Premier Li Keqiang signaled on May 6 that China will unveil a plan on capital-account convertibility this year. The Chinese currency was the 13th most-used in global payments in April, according to the Society for Worldwide Interbank Financial Telecommunication. On March 27, it said that Taiwan was the world’s fourth-largest offshore yuan center excluding Hong Kong, behind the U.K., Singapore and France.
The cost to insure sovereign notes in China against non-payment has risen 15 basis points this year. Five-year credit-default swaps were quoted at 81.5 basis points in New York yesterday, according to data provider CMA, which is owned by McGraw-Hill Cos. and compiles prices quoted by dealers in the privately negotiated market.
Premier Li indicated on May 13 that policy makers are reluctant to use stimulus to counter a slowdown in the world’s second-largest economy. China’s economic growth has held below 8 percent for the last four quarters, the first time that has happened in at least 20 years.
Standard Chartered and HSBC expect the start of yuan clearing services in Singapore to lead to more Dim Sum bond sales as deposits rise in the city-state. Offshore yuan debt sales in Hong Kong doubled this year to 144 billion yuan and may reach 360 billion yuan this year, according to estimates from HSBC.
As the offshore yuan center in Singapore develops, it will be “more convenient for users of the currency, particularly for issuers and investors whose cash and regional operations are based in Singapore,” Matthew Cannon, head of global markets for Singapore at HSBC, said in a phone interview yesterday.
New Zealand and China are in talks to make their currencies directly convertible, aiming to reduce costs as trade between the two countries is targeted to surge by 33 percent in the next two years.
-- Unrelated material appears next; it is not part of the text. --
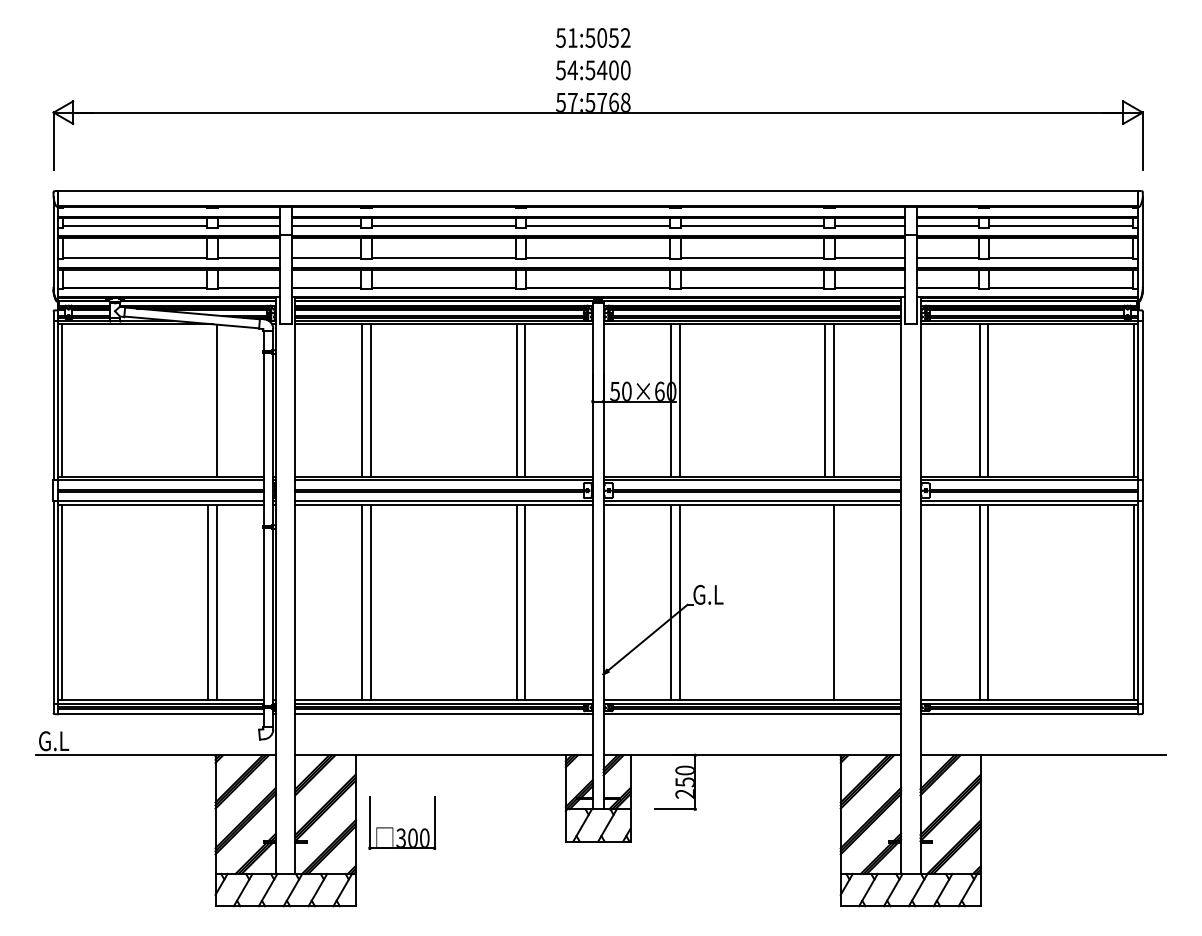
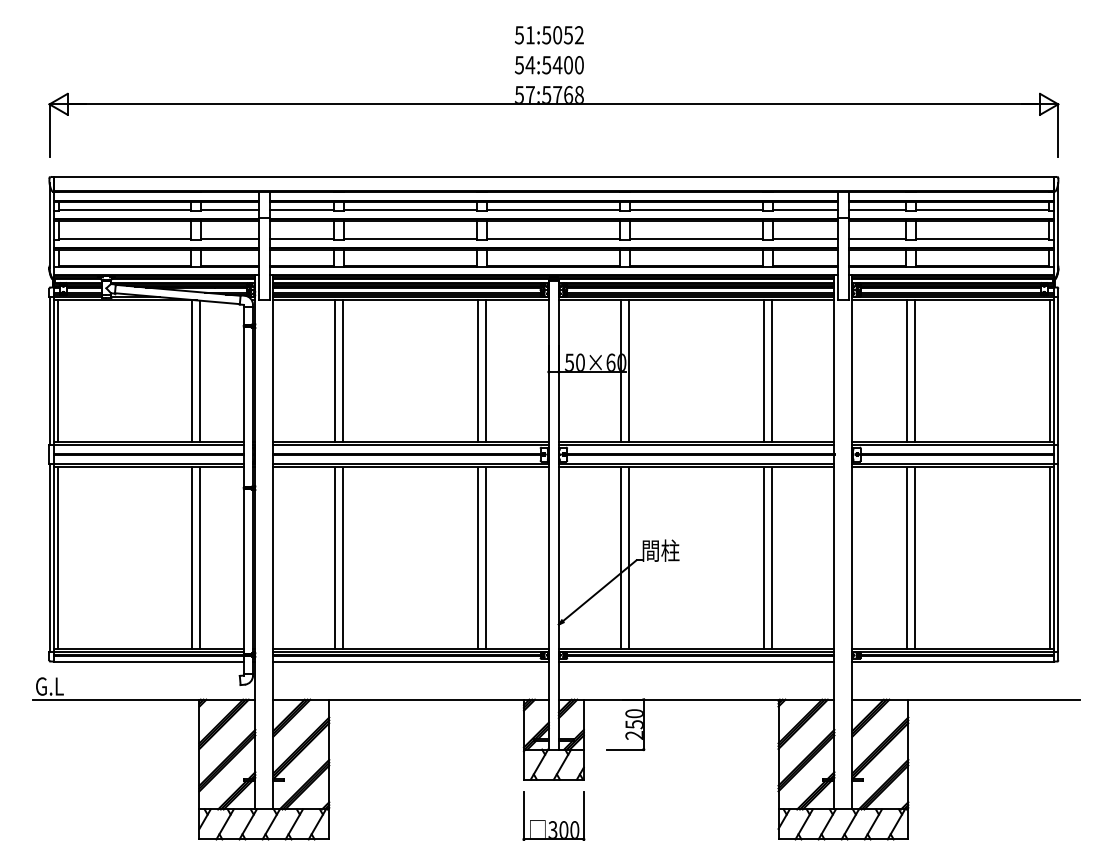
line: (207, 400) -> (192, 370), added
text: (713, 594) -> (660, 550), G.L -> 間柱
line: (825, 602) -> (764, 558), added
part: (402, 822) -> (554, 815), moved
Direct trading between the yuan and the Australian dollar started last month, making the Aussie the third major currency to be directly convertible with China’s, following the dollar and the Japanese yen.
“As a well-established global debt trading hub, Singapore should be a natural center for the trading of offshore renminbi bonds,” Jake Gearhart, Deutsche Bank AG head of global risk syndicate for Asia in Singapore, said in an e-mail interview yesterday. “Now that renminbi clearing is live in the city, Singapore clearly has a unique role to play in shaping this development, as one of the region’s primary FX, commodities and rates trading hubs.”